• **DIRECTIONS**: Extract the part of the data below that starts with the line containing "Mask all regions" and runs through the end of the data, reproducing every line of it word for word.
### ENTRIES
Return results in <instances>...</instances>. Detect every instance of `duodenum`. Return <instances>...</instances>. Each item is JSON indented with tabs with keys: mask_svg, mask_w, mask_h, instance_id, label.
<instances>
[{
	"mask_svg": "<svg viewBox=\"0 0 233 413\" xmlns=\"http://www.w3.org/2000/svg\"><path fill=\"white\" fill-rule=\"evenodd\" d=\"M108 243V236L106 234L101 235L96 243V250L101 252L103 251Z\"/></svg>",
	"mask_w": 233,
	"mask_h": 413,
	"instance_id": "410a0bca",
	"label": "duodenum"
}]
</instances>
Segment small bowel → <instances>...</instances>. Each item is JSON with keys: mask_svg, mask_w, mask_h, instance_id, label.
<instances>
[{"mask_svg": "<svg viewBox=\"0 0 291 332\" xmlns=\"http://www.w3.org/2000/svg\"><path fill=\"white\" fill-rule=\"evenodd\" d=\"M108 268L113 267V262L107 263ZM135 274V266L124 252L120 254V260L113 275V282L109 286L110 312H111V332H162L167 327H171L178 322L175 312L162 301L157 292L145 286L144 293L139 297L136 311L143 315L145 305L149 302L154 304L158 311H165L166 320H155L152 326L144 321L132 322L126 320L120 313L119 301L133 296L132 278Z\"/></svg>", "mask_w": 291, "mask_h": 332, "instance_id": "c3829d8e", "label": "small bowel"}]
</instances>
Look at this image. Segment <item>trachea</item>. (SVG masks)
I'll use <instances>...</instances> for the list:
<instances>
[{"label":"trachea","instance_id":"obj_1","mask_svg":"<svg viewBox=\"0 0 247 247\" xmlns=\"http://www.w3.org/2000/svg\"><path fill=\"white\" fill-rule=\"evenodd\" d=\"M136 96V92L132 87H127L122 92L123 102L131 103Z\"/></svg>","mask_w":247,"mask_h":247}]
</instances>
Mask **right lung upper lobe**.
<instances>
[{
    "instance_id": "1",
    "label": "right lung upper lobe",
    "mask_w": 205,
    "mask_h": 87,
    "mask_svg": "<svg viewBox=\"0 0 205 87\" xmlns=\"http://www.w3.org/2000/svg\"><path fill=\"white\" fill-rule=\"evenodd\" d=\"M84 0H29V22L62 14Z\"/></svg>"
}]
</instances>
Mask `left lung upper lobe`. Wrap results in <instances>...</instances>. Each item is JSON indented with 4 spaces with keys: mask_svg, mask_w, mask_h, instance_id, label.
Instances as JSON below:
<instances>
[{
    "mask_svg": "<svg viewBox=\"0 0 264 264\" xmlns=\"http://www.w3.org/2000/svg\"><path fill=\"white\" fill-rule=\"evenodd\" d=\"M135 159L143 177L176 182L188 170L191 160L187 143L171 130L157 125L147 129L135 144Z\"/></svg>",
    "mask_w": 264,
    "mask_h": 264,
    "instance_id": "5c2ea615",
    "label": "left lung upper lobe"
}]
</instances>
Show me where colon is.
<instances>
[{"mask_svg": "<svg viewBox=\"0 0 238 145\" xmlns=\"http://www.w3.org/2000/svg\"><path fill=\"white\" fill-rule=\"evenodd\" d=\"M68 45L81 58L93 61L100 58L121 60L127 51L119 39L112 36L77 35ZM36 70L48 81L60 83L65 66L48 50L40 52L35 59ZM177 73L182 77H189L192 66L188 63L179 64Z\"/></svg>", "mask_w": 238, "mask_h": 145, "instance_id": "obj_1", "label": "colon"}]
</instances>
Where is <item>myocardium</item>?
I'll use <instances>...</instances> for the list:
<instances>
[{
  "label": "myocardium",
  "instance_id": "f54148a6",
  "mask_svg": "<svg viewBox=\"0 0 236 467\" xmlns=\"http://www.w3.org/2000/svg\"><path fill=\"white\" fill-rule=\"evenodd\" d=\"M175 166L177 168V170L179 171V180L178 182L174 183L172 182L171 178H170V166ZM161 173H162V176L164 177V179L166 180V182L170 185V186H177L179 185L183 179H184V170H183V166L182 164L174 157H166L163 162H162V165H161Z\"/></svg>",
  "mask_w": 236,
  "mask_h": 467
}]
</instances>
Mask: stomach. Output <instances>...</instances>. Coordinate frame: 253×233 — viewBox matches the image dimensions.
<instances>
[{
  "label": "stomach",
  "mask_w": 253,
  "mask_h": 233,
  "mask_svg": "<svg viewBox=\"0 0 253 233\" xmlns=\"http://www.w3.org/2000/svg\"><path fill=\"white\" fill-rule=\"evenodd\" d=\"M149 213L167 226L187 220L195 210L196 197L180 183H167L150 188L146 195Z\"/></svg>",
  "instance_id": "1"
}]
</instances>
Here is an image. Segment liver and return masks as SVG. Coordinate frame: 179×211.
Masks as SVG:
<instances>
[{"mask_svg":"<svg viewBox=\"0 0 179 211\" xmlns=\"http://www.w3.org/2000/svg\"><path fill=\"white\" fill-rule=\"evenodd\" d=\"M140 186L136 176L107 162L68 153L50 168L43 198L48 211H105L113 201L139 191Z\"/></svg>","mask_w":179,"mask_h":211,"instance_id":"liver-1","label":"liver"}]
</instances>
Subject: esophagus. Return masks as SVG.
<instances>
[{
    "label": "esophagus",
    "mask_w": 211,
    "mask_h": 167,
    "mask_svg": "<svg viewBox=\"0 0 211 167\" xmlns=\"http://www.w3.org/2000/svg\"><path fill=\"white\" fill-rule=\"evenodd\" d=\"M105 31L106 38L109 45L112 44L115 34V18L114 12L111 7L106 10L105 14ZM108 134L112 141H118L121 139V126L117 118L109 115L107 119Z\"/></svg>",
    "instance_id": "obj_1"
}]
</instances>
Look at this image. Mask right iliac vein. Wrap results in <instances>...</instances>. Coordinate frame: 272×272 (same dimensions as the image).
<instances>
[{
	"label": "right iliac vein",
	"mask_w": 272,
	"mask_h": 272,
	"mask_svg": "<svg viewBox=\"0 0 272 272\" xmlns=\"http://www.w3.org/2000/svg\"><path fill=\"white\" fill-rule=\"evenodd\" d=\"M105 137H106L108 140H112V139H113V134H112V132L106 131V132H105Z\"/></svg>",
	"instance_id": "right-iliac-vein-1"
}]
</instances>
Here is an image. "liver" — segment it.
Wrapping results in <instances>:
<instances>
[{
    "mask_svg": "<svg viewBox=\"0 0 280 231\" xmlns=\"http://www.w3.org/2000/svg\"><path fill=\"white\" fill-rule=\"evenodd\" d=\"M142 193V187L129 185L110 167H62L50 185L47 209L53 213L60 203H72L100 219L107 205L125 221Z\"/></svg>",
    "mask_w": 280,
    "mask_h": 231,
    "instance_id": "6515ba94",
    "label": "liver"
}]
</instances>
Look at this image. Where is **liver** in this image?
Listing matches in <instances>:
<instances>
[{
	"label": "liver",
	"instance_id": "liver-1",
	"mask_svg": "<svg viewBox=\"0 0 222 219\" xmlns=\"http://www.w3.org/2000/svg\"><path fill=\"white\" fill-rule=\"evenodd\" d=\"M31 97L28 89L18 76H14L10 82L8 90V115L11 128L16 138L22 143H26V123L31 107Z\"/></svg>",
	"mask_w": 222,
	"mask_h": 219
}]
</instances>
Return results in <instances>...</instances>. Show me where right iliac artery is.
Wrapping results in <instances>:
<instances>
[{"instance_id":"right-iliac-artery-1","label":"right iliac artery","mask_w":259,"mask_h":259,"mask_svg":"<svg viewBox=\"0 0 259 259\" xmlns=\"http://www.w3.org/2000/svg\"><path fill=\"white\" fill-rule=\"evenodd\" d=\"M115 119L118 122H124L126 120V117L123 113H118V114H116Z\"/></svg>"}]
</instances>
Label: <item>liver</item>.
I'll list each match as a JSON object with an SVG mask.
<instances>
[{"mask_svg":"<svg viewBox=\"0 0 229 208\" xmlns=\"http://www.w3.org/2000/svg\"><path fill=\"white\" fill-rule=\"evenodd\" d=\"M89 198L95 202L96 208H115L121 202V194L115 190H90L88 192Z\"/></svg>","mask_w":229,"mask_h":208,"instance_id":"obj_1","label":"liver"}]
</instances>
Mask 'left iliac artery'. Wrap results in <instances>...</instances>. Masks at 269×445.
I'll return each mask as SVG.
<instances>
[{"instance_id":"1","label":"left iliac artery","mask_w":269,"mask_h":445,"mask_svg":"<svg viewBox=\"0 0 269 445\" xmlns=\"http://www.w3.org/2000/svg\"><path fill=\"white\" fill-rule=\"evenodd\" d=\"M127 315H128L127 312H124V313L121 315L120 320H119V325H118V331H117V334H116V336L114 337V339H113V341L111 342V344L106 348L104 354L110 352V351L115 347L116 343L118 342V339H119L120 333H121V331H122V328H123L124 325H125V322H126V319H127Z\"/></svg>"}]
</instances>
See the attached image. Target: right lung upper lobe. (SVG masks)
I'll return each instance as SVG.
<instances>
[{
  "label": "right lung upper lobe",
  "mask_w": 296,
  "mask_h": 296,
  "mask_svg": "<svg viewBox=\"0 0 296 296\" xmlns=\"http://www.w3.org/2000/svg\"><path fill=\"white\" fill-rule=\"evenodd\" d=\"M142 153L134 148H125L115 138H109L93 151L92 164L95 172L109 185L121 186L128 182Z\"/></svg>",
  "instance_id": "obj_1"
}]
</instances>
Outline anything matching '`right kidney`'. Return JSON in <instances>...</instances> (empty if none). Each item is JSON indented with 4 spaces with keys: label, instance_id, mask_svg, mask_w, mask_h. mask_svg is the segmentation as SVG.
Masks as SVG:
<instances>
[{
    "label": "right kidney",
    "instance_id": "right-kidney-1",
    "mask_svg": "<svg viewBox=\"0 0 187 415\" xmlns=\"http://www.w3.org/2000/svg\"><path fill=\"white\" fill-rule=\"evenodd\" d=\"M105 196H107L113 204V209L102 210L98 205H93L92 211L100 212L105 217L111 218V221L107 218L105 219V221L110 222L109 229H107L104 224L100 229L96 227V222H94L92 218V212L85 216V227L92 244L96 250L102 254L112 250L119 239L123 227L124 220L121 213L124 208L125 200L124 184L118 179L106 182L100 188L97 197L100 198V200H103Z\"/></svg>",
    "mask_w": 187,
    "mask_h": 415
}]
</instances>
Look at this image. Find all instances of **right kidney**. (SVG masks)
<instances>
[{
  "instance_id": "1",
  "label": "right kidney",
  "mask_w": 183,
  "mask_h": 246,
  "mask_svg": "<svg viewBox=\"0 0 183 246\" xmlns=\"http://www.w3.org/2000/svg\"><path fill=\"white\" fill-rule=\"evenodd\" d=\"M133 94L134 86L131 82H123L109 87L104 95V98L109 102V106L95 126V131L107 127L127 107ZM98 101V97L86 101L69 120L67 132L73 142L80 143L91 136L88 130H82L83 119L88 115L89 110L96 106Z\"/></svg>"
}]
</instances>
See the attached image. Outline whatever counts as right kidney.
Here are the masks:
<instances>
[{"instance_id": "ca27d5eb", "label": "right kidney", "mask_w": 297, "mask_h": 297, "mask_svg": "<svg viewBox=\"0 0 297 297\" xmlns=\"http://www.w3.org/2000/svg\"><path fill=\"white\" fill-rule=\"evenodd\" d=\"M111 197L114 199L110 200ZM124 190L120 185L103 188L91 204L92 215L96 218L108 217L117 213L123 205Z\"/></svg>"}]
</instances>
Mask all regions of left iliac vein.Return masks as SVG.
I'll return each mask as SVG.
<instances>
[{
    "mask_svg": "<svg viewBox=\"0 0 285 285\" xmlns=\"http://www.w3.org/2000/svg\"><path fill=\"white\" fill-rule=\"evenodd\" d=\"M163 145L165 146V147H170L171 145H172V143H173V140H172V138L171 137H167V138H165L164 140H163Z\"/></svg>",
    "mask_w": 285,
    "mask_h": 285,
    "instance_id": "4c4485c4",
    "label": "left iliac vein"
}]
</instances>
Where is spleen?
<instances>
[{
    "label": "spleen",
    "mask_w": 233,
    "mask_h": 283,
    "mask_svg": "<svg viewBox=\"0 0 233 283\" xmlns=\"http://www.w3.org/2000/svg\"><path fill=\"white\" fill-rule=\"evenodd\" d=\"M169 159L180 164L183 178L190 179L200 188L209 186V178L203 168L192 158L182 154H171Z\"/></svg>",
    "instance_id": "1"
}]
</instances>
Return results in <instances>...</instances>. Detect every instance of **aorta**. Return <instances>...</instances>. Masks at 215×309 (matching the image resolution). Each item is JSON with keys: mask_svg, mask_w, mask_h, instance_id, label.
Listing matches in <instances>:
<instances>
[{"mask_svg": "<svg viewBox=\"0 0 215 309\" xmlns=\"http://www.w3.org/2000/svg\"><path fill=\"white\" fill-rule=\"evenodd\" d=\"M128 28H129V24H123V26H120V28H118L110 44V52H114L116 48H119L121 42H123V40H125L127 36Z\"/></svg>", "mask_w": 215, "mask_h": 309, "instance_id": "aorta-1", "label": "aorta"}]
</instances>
######
• **SOLUTION BELOW**:
Mask all regions of left iliac vein.Return masks as SVG.
I'll return each mask as SVG.
<instances>
[{
    "mask_svg": "<svg viewBox=\"0 0 285 285\" xmlns=\"http://www.w3.org/2000/svg\"><path fill=\"white\" fill-rule=\"evenodd\" d=\"M163 145L165 146V147H170L171 145H172V143H173V140H172V138L171 137H167V138H165L164 140H163Z\"/></svg>",
    "mask_w": 285,
    "mask_h": 285,
    "instance_id": "4c4485c4",
    "label": "left iliac vein"
}]
</instances>
Where is spleen?
<instances>
[{
    "label": "spleen",
    "mask_w": 233,
    "mask_h": 283,
    "mask_svg": "<svg viewBox=\"0 0 233 283\" xmlns=\"http://www.w3.org/2000/svg\"><path fill=\"white\" fill-rule=\"evenodd\" d=\"M169 159L180 164L183 178L190 179L200 188L209 186V178L203 168L192 158L182 154H171Z\"/></svg>",
    "instance_id": "1"
}]
</instances>
Return results in <instances>...</instances>. Detect every instance of **aorta**. Return <instances>...</instances>. Masks at 215×309 (matching the image resolution). Each item is JSON with keys: mask_svg, mask_w, mask_h, instance_id, label.
Listing matches in <instances>:
<instances>
[{"mask_svg": "<svg viewBox=\"0 0 215 309\" xmlns=\"http://www.w3.org/2000/svg\"><path fill=\"white\" fill-rule=\"evenodd\" d=\"M128 28H129V24H123V26H120V28H118L110 44V52H114L116 48H119L121 42H123V40H125L127 36Z\"/></svg>", "mask_w": 215, "mask_h": 309, "instance_id": "aorta-1", "label": "aorta"}]
</instances>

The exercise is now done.